Economic output fell by 4.2% in the first quarter after a record 9.6% contraction in 2020. 

The central bank chief said there were “promising signs of recovery, including the growth in exports and foreign direct investments (FDI). 

Exports rose by 21.4% to $29.35 billion in January to May from a year earlier, while FDI inflows jumped by 56.3% in the first four months to $3.056 billion. 

Meanwhile, Mr. Diokno said headline inflation was beyond their 2-4% target “due to transitory factors,” but should remain within estimates over the policy horizon. 

“We reiterate that increases in prices owing to supply shocks are best dealt with by supply-side interventions,” he said. 

Meanwhile, July inflation was expected to exceed the central bank’s target for the seventh straight month amid rising oil, food and electricity prices, Mr. Diokno said. 

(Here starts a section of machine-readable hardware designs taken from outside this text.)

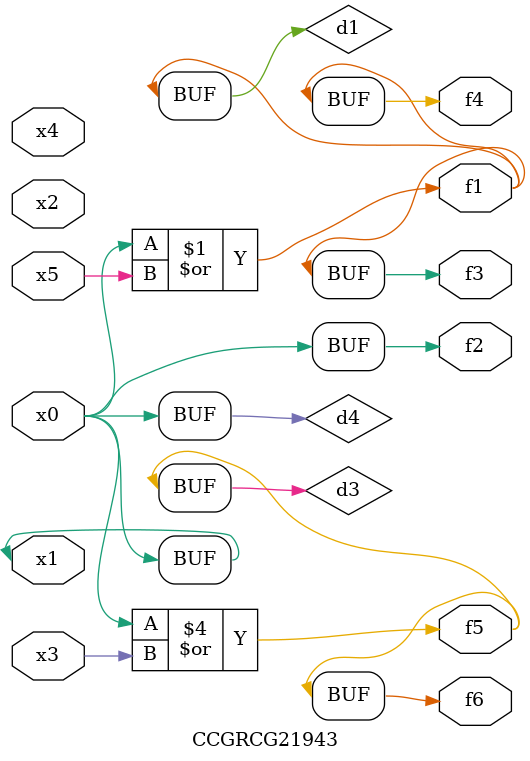
<source format=v>
module CCGRCG21943(
	input x0, x1, x2, x3, x4, x5,
	output f1, f2, f3, f4, f5, f6
);

	wire d1, d2, d3, d4;

	or (d1, x0, x5);
	xnor (d2, x1, x4);
	or (d3, x0, x3);
	buf (d4, x0, x1);
	assign f1 = d1;
	assign f2 = d4;
	assign f3 = d1;
	assign f4 = d1;
	assign f5 = d3;
	assign f6 = d3;
endmodule

</source>
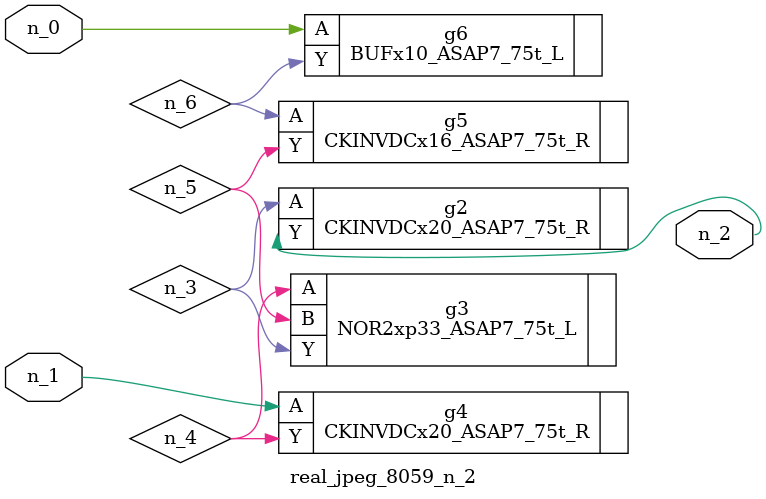
<source format=v>
module real_jpeg_8059_n_2 (n_1, n_0, n_2);

input n_1;
input n_0;

output n_2;

wire n_5;
wire n_4;
wire n_6;
wire n_3;

BUFx10_ASAP7_75t_L g6 ( 
.A(n_0),
.Y(n_6)
);

CKINVDCx20_ASAP7_75t_R g4 ( 
.A(n_1),
.Y(n_4)
);

CKINVDCx20_ASAP7_75t_R g2 ( 
.A(n_3),
.Y(n_2)
);

NOR2xp33_ASAP7_75t_L g3 ( 
.A(n_4),
.B(n_5),
.Y(n_3)
);

CKINVDCx16_ASAP7_75t_R g5 ( 
.A(n_6),
.Y(n_5)
);


endmodule
</source>
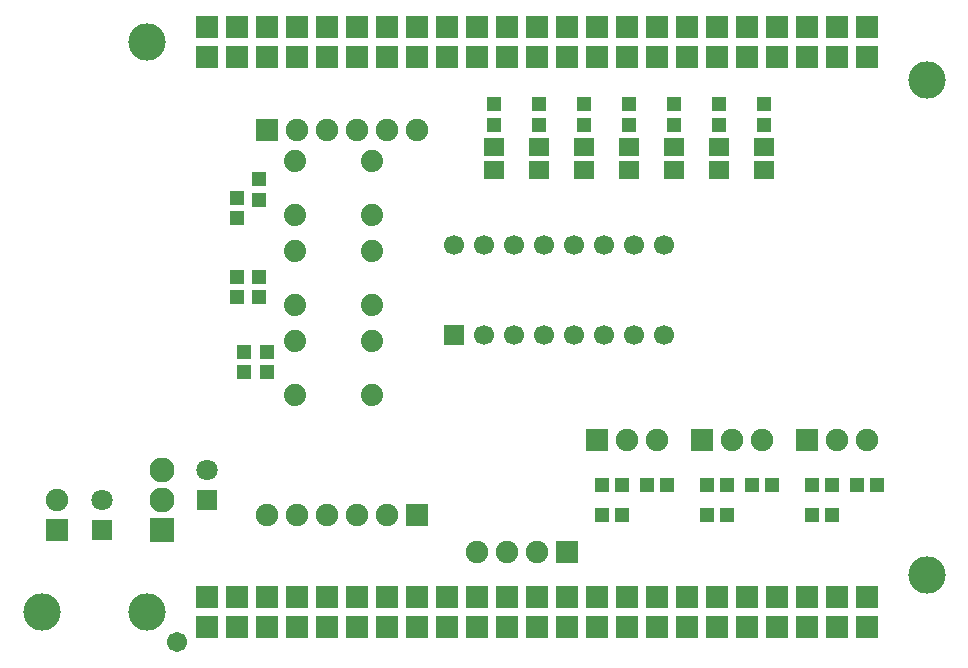
<source format=gbr>
G04 DipTrace 2.4.0.2*
%INTopMask.gbr*%
%MOIN*%
%ADD18R,0.0669X0.0669*%
%ADD19C,0.0669*%
%ADD24C,0.074*%
%ADD25R,0.0748X0.0748*%
%ADD26C,0.0748*%
%ADD32C,0.125*%
%ADD39C,0.0671*%
%ADD41R,0.071X0.071*%
%ADD43C,0.071*%
%ADD45C,0.0828*%
%ADD46R,0.0828X0.0828*%
%ADD51R,0.073X0.073*%
%ADD53R,0.0671X0.0592*%
%ADD55R,0.0474X0.0513*%
%ADD57R,0.0513X0.0474*%
%FSLAX44Y44*%
G04*
G70*
G90*
G75*
G01*
%LNTopMask*%
%LPD*%
D57*
X32525Y8940D3*
X31855D3*
X29025D3*
X28355D3*
X25525D3*
X24855D3*
D55*
X13690Y13690D3*
Y14359D3*
X13440Y16190D3*
Y16859D3*
Y19440D3*
Y20109D3*
D53*
X30253Y20440D3*
Y21188D3*
X28753Y20440D3*
Y21188D3*
X27253Y20440D3*
Y21188D3*
X25753Y20440D3*
Y21188D3*
X24253Y20440D3*
Y21188D3*
X22753Y20440D3*
Y21188D3*
X21253Y20440D3*
Y21188D3*
D25*
X18690Y8940D3*
D26*
X17690D3*
X16690D3*
X15690D3*
X14690D3*
X13690D3*
D25*
Y21752D3*
D26*
X14690D3*
X15690D3*
X16690D3*
X17690D3*
X18690D3*
D25*
X31690Y11440D3*
D26*
X32690D3*
X33690D3*
D25*
X28190D3*
D26*
X29190D3*
X30190D3*
D25*
X24690D3*
D26*
X25690D3*
X26690D3*
D25*
X23690Y7690D3*
D26*
X22690D3*
X21690D3*
X20690D3*
D57*
X32525Y9940D3*
X31855D3*
X33355D3*
X34025D3*
X29025D3*
X28355D3*
X29855D3*
X30525D3*
X25525D3*
X24855D3*
X26355D3*
X27025D3*
D55*
X12940Y14359D3*
Y13690D3*
X12690Y16859D3*
Y16190D3*
Y18815D3*
Y19484D3*
X27253Y21940D3*
Y22609D3*
X28753Y21940D3*
Y22609D3*
X30253Y21940D3*
Y22609D3*
X25753Y21940D3*
Y22609D3*
X21253Y21940D3*
Y22609D3*
X22753Y21940D3*
Y22609D3*
X24253Y21940D3*
Y22609D3*
D51*
X11690Y6190D3*
X12690D3*
X13690D3*
X14690D3*
X15690D3*
X16690D3*
X17690D3*
X18690D3*
X19690D3*
X20690D3*
X21690D3*
X22690D3*
X23690D3*
X24690D3*
X25690D3*
X26690D3*
X27690D3*
X28690D3*
X29690D3*
X30690D3*
X31690D3*
X32690D3*
X33690D3*
Y5190D3*
X32690D3*
X31690D3*
X30690D3*
X29690D3*
X28690D3*
X27690D3*
X26690D3*
X25690D3*
X24690D3*
X23690D3*
X22690D3*
X21690D3*
X20690D3*
X19690D3*
X18690D3*
X17690D3*
X16690D3*
X15690D3*
X14690D3*
X13690D3*
X12690D3*
X11690D3*
Y25190D3*
X12690D3*
X13690D3*
X14690D3*
X15690D3*
X16690D3*
X17690D3*
X18690D3*
X19690D3*
X20690D3*
X21690D3*
X22690D3*
X23690D3*
X24690D3*
X25690D3*
X26690D3*
X27690D3*
X28690D3*
X29690D3*
X30690D3*
X31690D3*
X32690D3*
X33690D3*
Y24190D3*
X32690D3*
X31690D3*
X30690D3*
X29690D3*
X28690D3*
X27690D3*
X26690D3*
X25690D3*
X24690D3*
X23690D3*
X22690D3*
X21690D3*
X20690D3*
X19690D3*
X18690D3*
X17690D3*
X16690D3*
X15690D3*
X14690D3*
X13690D3*
X12690D3*
X11690D3*
D32*
X35690Y23440D3*
Y6940D3*
X9690Y24690D3*
Y5690D3*
D18*
X19940Y14940D3*
D19*
X20940D3*
X21940D3*
X22940D3*
X23940D3*
X24940D3*
X25940D3*
X26940D3*
Y17940D3*
X25940D3*
X24940D3*
X23940D3*
X22940D3*
X21940D3*
X20940D3*
X19940D3*
D24*
X14630Y20720D3*
X17190D3*
X14630Y18940D3*
X17190D3*
X14630Y17720D3*
X17190D3*
X14630Y15940D3*
X17190D3*
X14630Y14720D3*
X17190D3*
X14630Y12940D3*
X17190D3*
D46*
X10190Y8440D3*
D45*
Y9440D3*
Y10440D3*
D43*
X11690D3*
D41*
Y9440D3*
D43*
X8190D3*
D41*
Y8440D3*
D25*
X6690D3*
D26*
Y9440D3*
D32*
X6190Y5690D3*
D39*
X10690Y4690D3*
M02*

</source>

The consumer price index is expected to rise by 3.9% to 4.7% this month, likely at 4.3%, he told reporters in a Viber message. Inflation in June was 4.1%  and 2.7% a year earlier. 

“Higher prices of domestic petroleum products and key food items along with the upward adjustment in Manila Electric Co. electricity rates and a weaker peso are the main sources of upward price pressures for the month,” Mr. Diokno said. 

Inflation was 4.4% in the first half. The central bank will hold its next policy-setting meeting on Aug. 12.